User and Vendor Biometrics
User and vendor biometrics refer to the use of unique biological characteristics to verify identity before granting system access to employees, contractors, third-party vendors, and other authorized users. As organizations expand remote work, cloud adoption, and third-party integrations, traditional passwords alone often fail to provide sufficient protection against unauthorized access. Biometric authentication adds an additional layer of identity assurance by using physical identifiers such as fingerprints or facial authentication to confirm that the individual requesting access is the legitimate account holder. In modern access management strategies, organizations increasingly combine user and vendor biometrics with multifactor authentication (MFA) and single sign-on (SSO) to strengthen authentication workflows while minimizing unnecessary friction for end users.

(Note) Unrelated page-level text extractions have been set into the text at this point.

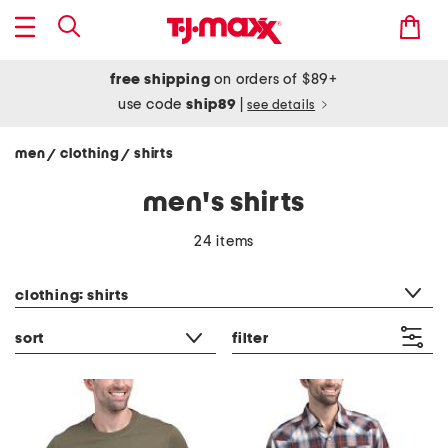
free shipping
on orders of $89+
use code
ship89
|
see details
men
clothing
shirts
/
/
men's shirts
24 items
category filter
clothing: shirts
sort
filter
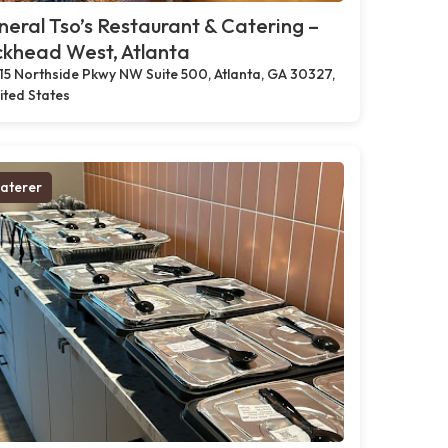
eral Tso’s Restaurant & Catering –
khead West, Atlanta
15 Northside Pkwy NW Suite 500, Atlanta, GA 30327,
ited States
aterer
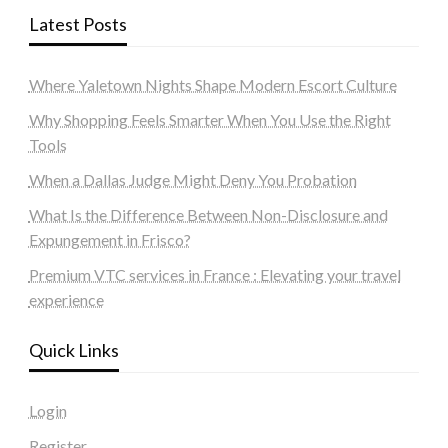
Latest Posts
Where Yaletown Nights Shape Modern Escort Culture
Why Shopping Feels Smarter When You Use the Right
Tools
When a Dallas Judge Might Deny You Probation
What Is the Difference Between Non-Disclosure and
Expungement in Frisco?
Premium VTC services in France : Elevating your travel
experience
Quick Links
Login
Register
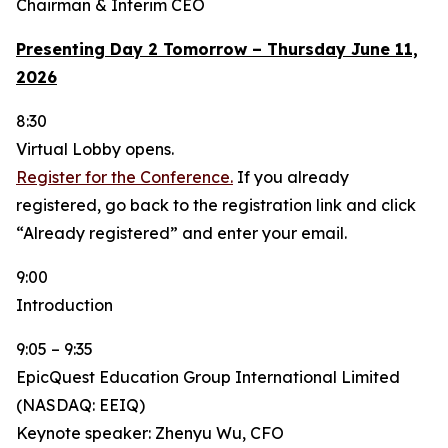
Chairman & Interim CEO
Presenting Day 2 Tomorrow – Thursday June 11,
2026
8:30
Virtual Lobby opens.
Register for the Conference.
If you already
registered, go back to the registration link and click
“Already registered” and enter your email.
9:00
Introduction
9:05 – 9:35
EpicQuest Education Group International Limited
(NASDAQ: EEIQ)
Keynote speaker: Zhenyu Wu, CFO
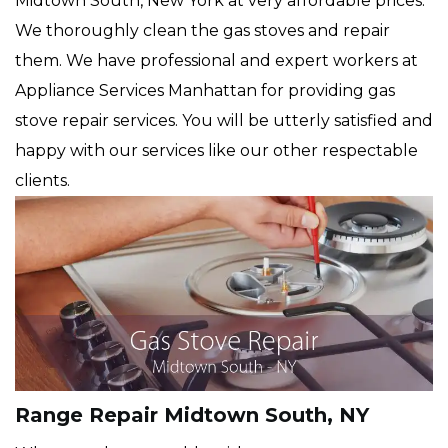
Midtown South, New York at very affordable prices.
We thoroughly clean the gas stoves and repair
them. We have professional and expert workers at
Appliance Services Manhattan for providing gas
stove repair services. You will be utterly satisfied and
happy with our services like our other respectable
clients.
Range Repair Midtown South, NY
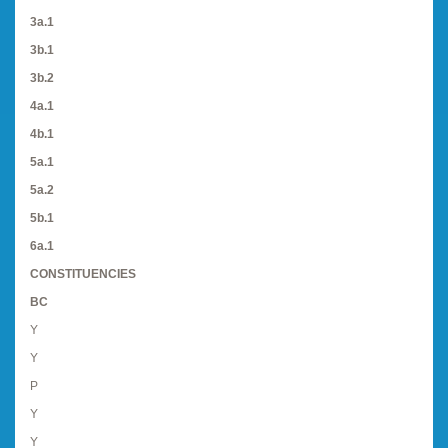
3a.1
3b.1
3b.2
4a.1
4b.1
5a.1
5a.2
5b.1
6a.1
CONSTITUENCIES
BC
Y
Y
P
Y
Y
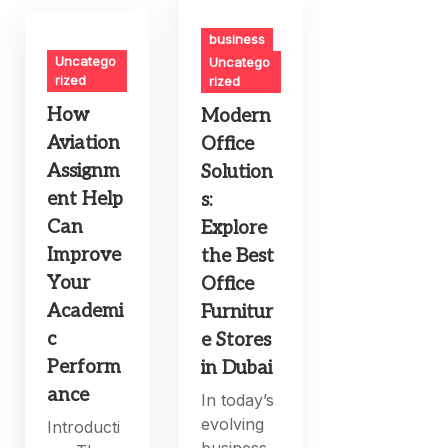
business
Uncatego
Uncatego
rized
rized
How
Modern
Aviation
Office
Assignm
Solution
ent Help
s:
Can
Explore
Improve
the Best
Your
Office
Academi
Furnitur
c
e Stores
Perform
in Dubai
ance
In today’s
evolving
Introducti
business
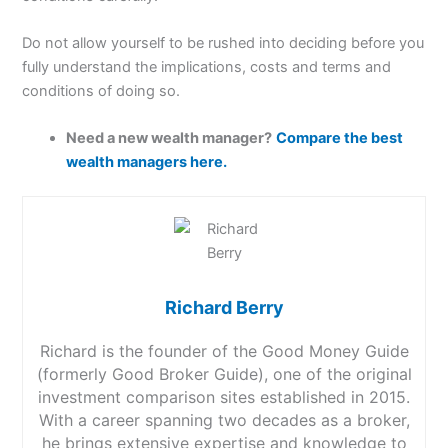
Do not allow yourself to be rushed into deciding before you
fully understand the implications, costs and terms and
conditions of doing so.
Need a new wealth manager?
Compare the best
wealth managers here.
Richard Berry
Richard is the founder of the Good Money Guide
(formerly Good Broker Guide), one of the original
investment comparison sites established in 2015.
With a career spanning two decades as a broker,
he brings extensive expertise and knowledge to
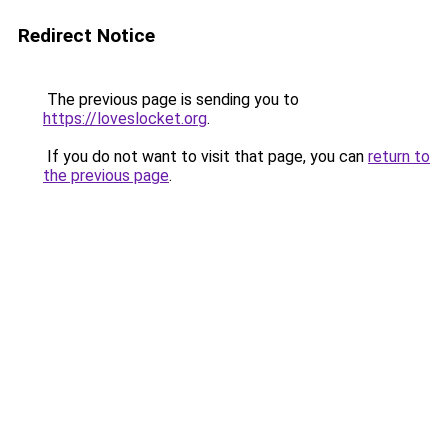
Redirect Notice
The previous page is sending you to
https://loveslocket.org
.
If you do not want to visit that page, you can
return to
the previous page
.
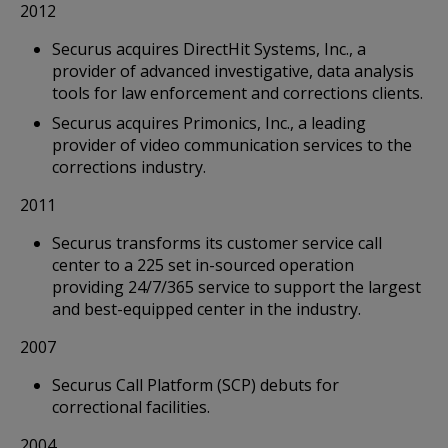
2012
Securus acquires DirectHit Systems, Inc., a
provider of advanced investigative, data analysis
tools for law enforcement and corrections clients.
Securus acquires Primonics, Inc., a leading
provider of video communication services to the
corrections industry.
2011
Securus transforms its customer service call
center to a 225 set in-sourced operation
providing 24/7/365 service to support the largest
and best-equipped center in the industry.
2007
Securus Call Platform (SCP) debuts for
correctional facilities.
2004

Organizations may implement biometric authentication in several ways depending on risk levels, compliance requirements, and workflows. In most environments, requiring user biometrics for login credentials helps reduce reliance on passwords alone and adds stronger validation before privileged or sensitive actions are performed. These controls are especially important tools for privileged access management with external vendors, temporary contractors, or privileged accounts that require elevated system access across multiple systems and applications. Because biometric factors are tied directly to the individual user, they help organizations improve accountability and reduce risks associated with shared credentials or compromised accounts.
Common capabilities associated with biometric authentication include:
- Facial authentication for workforce and vendor login workflows
- Biometric submission during onboarding or identity verification processes
- MFA integration that combines biometrics with passwords, tokens, or certificates
- SSO workflows that streamline secure authentication across multiple applications
- Access management policies that apply different authentication requirements based on user roles or risk levels
- Enrollment processes that allow users to enroll in biometrics securely for ongoing authentication
- Enhanced auditability and identity assurance for privileged access requests
- Support for internal employees, remote workers, contractors, and third-party vendors
As adoption grows, organizations must also address concerns surrounding biometric privacy and data protection. Unlike passwords, biometric identifiers cannot easily be changed if compromised, making secure storage, encryption, retention policies, and regulatory compliance essential components of any biometric authentication strategy. Many organizations therefore limit how biometric data is stored, rely on encrypted templates rather than raw images, and implement strict governance controls around biometric submission and usage. Security teams also often apply least-privileged access principles to ensure biometric verification requirements align with the sensitivity of systems, applications, and user roles.
Imprivata Customer Privileged Access Management (CPAM) supports secure authentication workflows through expanded MFA capabilities, including facial biometric authentication for organizations using our Identity Assurance and Threat Detection (IATD) tools. These capabilities allow organizations to apply biometric verification to both internal users and external vendors as part of a broader access management strategy. Once enabled, users can enroll in biometrics and use facial authentication during ongoing login experiences, helping organizations strengthen identity verification without disrupting productivity. By integrating biometric authentication alongside existing MFA and SSO workflows, Imprivata CPAM provides administrators with greater flexibility to enforce secure, least-privileged system access policies across diverse user populations and risk scenarios.